E. Opneming van financiële bepalingen in de wetgevingsbesluiten

33. Wetgevingsbesluiten betreffende meerjarenprogramma's die volgens de medebeslissingsprocedure zijn vastgesteld, bevatten een bepaling waarin de wetgever de financiële middelen van het programma voor de gehele looptijd ervan vaststelt.

Dit bedrag vormt voor de begrotingsautoriteit het voornaamste referentiepunt in de loop van de jaarlijkse begrotingsprocedure.

De begrotingsautoriteit en de Commissie, wanneer deze laatste haar voorontwerp van begroting voorlegt, verbinden zich ertoe niet van dit bedrag af te wijken, behalve in het geval van nieuwe objectieve en duurzame omstandigheden die uitdrukkelijk en nauwkeurig moeten worden gerechtvaardigd, rekening houdend met de verkregen resultaten die bij de tenuitvoerlegging van het programma zijn verwezenlijkt, met name op basis van evaluaties.

34. Wetgevingsbesluiten betreffende meerjarenprogramma's die niet volgens de medebeslissingsprocedure zijn vastgesteld, bevatten geen "noodzakelijk geacht bedrag".

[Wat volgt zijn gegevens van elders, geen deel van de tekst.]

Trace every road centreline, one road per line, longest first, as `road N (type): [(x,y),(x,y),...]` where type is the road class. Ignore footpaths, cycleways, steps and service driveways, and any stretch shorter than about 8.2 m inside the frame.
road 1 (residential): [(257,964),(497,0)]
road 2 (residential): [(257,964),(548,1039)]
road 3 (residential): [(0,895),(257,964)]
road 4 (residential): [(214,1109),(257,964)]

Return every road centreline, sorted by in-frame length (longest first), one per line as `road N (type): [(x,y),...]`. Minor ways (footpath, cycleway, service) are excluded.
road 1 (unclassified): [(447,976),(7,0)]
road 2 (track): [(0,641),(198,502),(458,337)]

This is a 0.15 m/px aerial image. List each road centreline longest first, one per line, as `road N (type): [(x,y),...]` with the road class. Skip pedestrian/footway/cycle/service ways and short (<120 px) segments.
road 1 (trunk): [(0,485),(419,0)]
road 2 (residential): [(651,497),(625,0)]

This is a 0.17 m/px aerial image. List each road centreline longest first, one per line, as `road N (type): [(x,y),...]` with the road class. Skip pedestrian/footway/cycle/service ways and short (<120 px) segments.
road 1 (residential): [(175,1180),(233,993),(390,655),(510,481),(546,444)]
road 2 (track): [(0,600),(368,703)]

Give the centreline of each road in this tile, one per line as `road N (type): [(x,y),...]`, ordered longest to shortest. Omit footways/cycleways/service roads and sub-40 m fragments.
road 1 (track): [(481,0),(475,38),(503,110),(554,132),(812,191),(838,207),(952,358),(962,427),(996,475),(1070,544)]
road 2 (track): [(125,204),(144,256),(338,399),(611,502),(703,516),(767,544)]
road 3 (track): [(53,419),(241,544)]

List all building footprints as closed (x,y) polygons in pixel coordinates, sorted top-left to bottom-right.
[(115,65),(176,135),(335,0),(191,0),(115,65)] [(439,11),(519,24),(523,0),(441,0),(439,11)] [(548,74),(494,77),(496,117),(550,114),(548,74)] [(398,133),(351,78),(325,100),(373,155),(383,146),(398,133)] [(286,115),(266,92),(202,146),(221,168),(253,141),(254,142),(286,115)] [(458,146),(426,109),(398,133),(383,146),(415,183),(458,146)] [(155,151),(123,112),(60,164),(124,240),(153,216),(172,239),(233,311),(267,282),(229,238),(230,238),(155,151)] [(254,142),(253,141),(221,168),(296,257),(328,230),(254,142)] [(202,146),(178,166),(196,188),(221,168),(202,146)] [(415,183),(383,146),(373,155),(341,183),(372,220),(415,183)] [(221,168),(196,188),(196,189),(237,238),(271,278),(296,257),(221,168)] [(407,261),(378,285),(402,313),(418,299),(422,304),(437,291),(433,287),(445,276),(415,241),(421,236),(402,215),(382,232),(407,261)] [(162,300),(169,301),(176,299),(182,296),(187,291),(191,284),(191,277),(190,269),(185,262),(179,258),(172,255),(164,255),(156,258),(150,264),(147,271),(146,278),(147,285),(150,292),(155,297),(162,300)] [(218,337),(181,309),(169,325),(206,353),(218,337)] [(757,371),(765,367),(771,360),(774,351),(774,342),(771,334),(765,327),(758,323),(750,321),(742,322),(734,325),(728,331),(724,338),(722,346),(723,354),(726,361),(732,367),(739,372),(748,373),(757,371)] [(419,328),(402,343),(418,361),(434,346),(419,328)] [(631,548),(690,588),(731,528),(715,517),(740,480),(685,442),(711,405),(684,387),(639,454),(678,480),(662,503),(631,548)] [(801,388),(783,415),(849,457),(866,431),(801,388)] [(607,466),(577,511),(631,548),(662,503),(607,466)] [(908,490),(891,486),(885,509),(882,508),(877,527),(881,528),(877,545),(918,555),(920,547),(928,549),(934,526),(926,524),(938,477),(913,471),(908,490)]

Indien de Raad een financiële referentie wenst op te nemen, dient deze slechts ter illustratie van de wil van de wetgever en laat zij de in het Verdrag vastgestelde bevoegdheden van de begrotingsautoriteit onverlet. In elk besluit waarin een dergelijke financiële referentie is opgenomen, wordt van de onderhavige bepaling gewag gemaakt.

Indien in het raam van de overlegprocedure waarin in de gemeenschappelijke verklaring van het Europees Parlement, de Raad en de Commissie van 4 maart 1975 is voorzien(9) over het betrokken bedrag overeenstemming is bereikt, wordt dit bedrag als een referentiebedrag in de zin van punt 33 van dit akkoord beschouwd.

35. In het in artikel 3 van het Financieel Reglement bedoelde financieel memorandum worden de doelstellingen van het voorgestelde programma in financiële termen vertaald en het memorandum bevat een tijdschema voor de looptijd van het programma. Het memorandum wordt in voorkomend geval herzien bij de opstelling van het voorontwerp van begroting, rekening houdend met de stand van uitvoering van het programma.

Dit herziene memorandum wordt de begrotingsautoriteit bij de indiening van het voorontwerp van begroting alsook na de goedkeuring van de begroting overgelegd.

F. Rechtsgronden

36. Krachtens het stelsel van het Verdrag vereist de uitvoering van de in de begroting opgenomen kredieten voor communautaire acties de voorafgaande vaststelling van een basisbesluit.

Een "basisbesluit" is een wetgevingsbesluit van afgeleid recht die een rechtsgrond geeft aan de communautaire actie en aan de uitvoering van de desbetreffende in de begroting opgenomen uitgave. Dit besluit moet de vorm hebben van een verordening, een richtlijn, een beschikking of eenbesluit. Aanbevelingen en adviezen, alsook resoluties en verklaringen zijn geen basisbesluiten.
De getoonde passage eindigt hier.